Use it with the same caution you would apply to browser automation tools:

  • do not expose the bridge to a network port
  • do not run it for untrusted MCP clients
  • review agent actions before allowing sensitive operations
  • avoid using it on pages containing passwords, payment details, private tokens, or production admin consoles
  • remember that claimed tabs may already be logged in

The project is intended for local development and controlled automation.

Troubleshooting

No pipe found

No codex-browser-use pipes found. Is Codex Desktop running?

Check:

  • Codex Desktop is running
  • Chrome is running
  • Codex Chrome Extension is installed and enabled
  • the extension has been initialized by Codex Desktop

Claude Code does not show the tools

Check:

  • the binary is in PATH
  • the MCP server config points to the correct executable
  • Claude Code was restarted after editing settings
  • codex-browser-bridge -mode discover works in a terminal

CDP command fails

Some browser operations require the bridge to attach to the tab before sending CDP commands.
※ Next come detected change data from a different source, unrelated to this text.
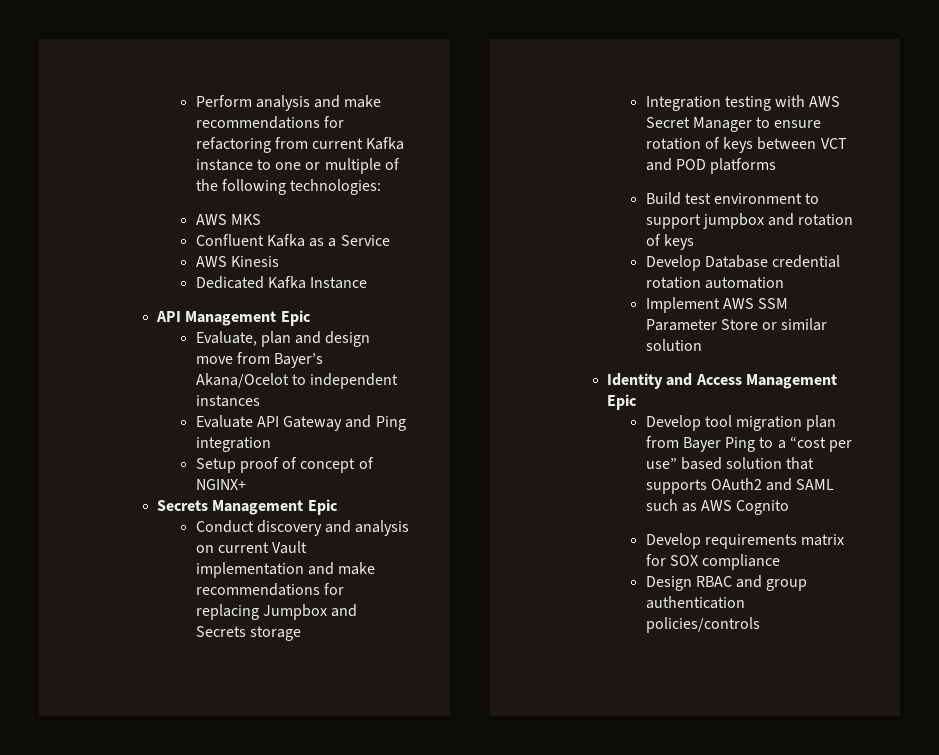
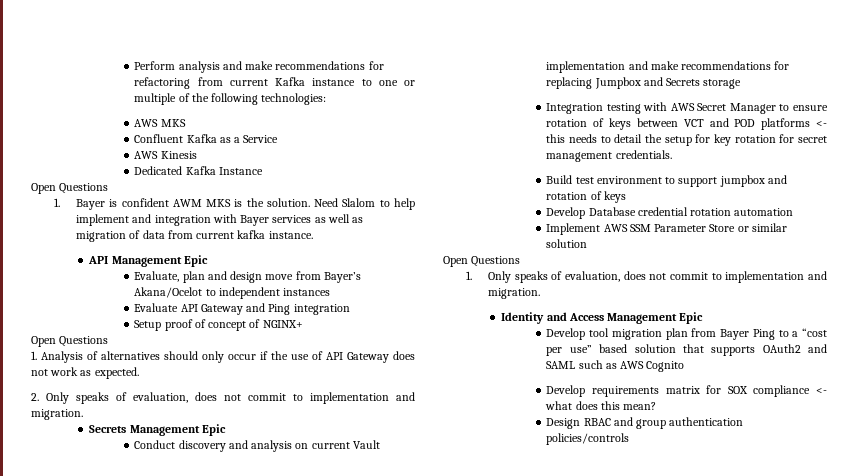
(368, 283) none -> [31,183,109,194] [53,198,415,210] [76,214,364,226] [76,230,313,242] // Open Questions // 1. Bayer is confident AWM MKS is the solution. Need Slalom to help implement and integration with Bayer services as well as migration of data from current kafka instance.
(246, 484) none -> [31,336,109,347] [31,351,415,363] [31,367,139,379] [31,392,415,404] [31,409,83,420] // Open Questions // 1. Analysis of alternatives should only occur if the use of API Gateway does not work as expected. // 2. Only speaks of evaluation, does not commit to implementation and migration.
(777, 166) none -> [816,121,827,127] [546,134,827,146] [546,150,672,162] <- this needs to detail the setup for key rotation for secret management credentials.
(702, 345) none -> [443,256,521,267] [465,271,827,283] [488,288,541,299] // Open Questions // 1. Only speaks of evaluation, does not commit to implementation and migration.
(781, 562) none -> [816,388,827,394] [545,401,657,410] <- what does this mean?

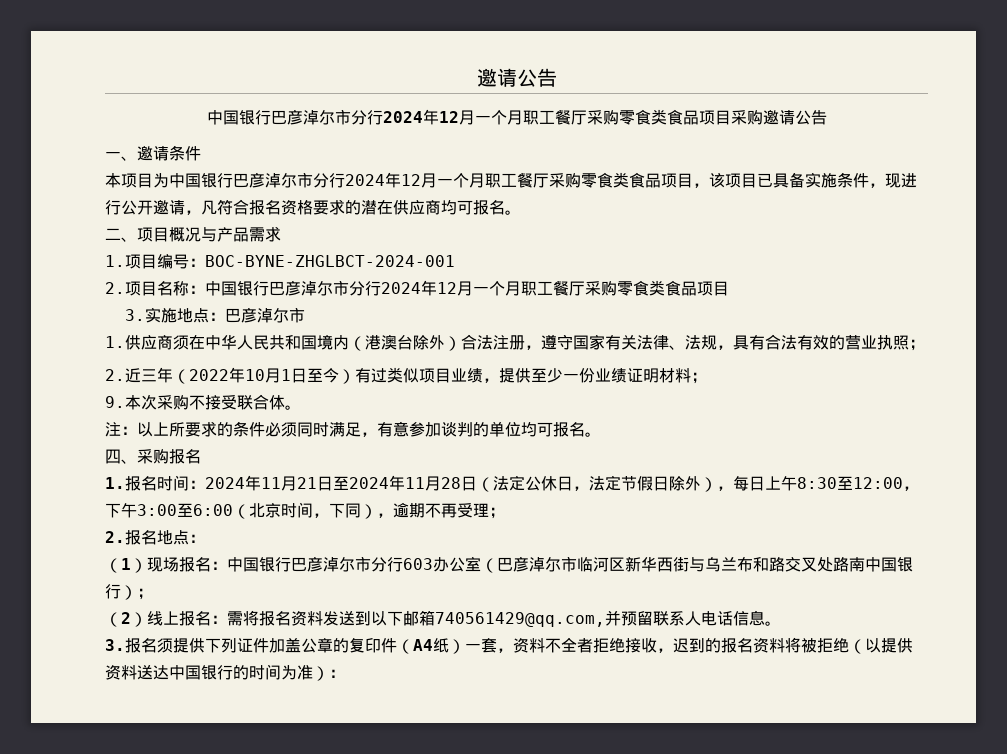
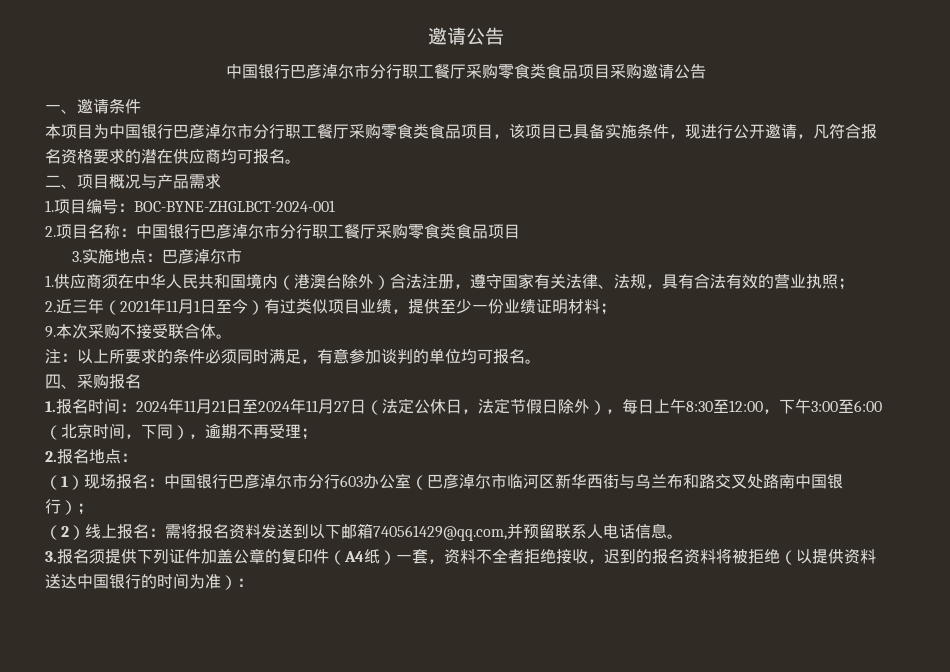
[382,109,523,125] 2024年12月一个月 -> (402, 71) none
[345,172,485,188] 2024年12月一个月 -> (285, 131) none
[381,280,521,296] 2024年12月一个月 -> (312, 231) none
[189,367,265,383] 2022年10 -> [120,298,178,314] 2021年11
[441,477,461,489] 28 -> [334,401,350,412] 27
If a tab was opened outside the bridge, list user tabs first, then claim the target tab.

Development

git clone https://github.com/DeliciousBuding/codex-browser-bridge.git
cd codex-browser-bridge

make test
make build

Common commands:

make build         # build binary
make test          # go vet ./... && go test ./...
make clean         # remove build output

Roadmap

Possible next steps:

  • richer error messages for common pipe / extension failures
  • non-Windows fallback or explicit platform guards
  • better screenshot output handling for MCP clients
  • typed tool result schemas
  • optional allowlist / confirmation layer for sensitive domains
  • examples for Claude Code, Cursor, Codex CLI, and other MCP clients

License

MIT License.

Disclaimer

This is an independent third-party project. It is not affiliated with, endorsed by, or connected to OpenAI, Codex Desktop, Anthropic, Claude Code, Google, or Chrome.

Acknowledgments

Thanks to LINUX DO for the community support and feedback.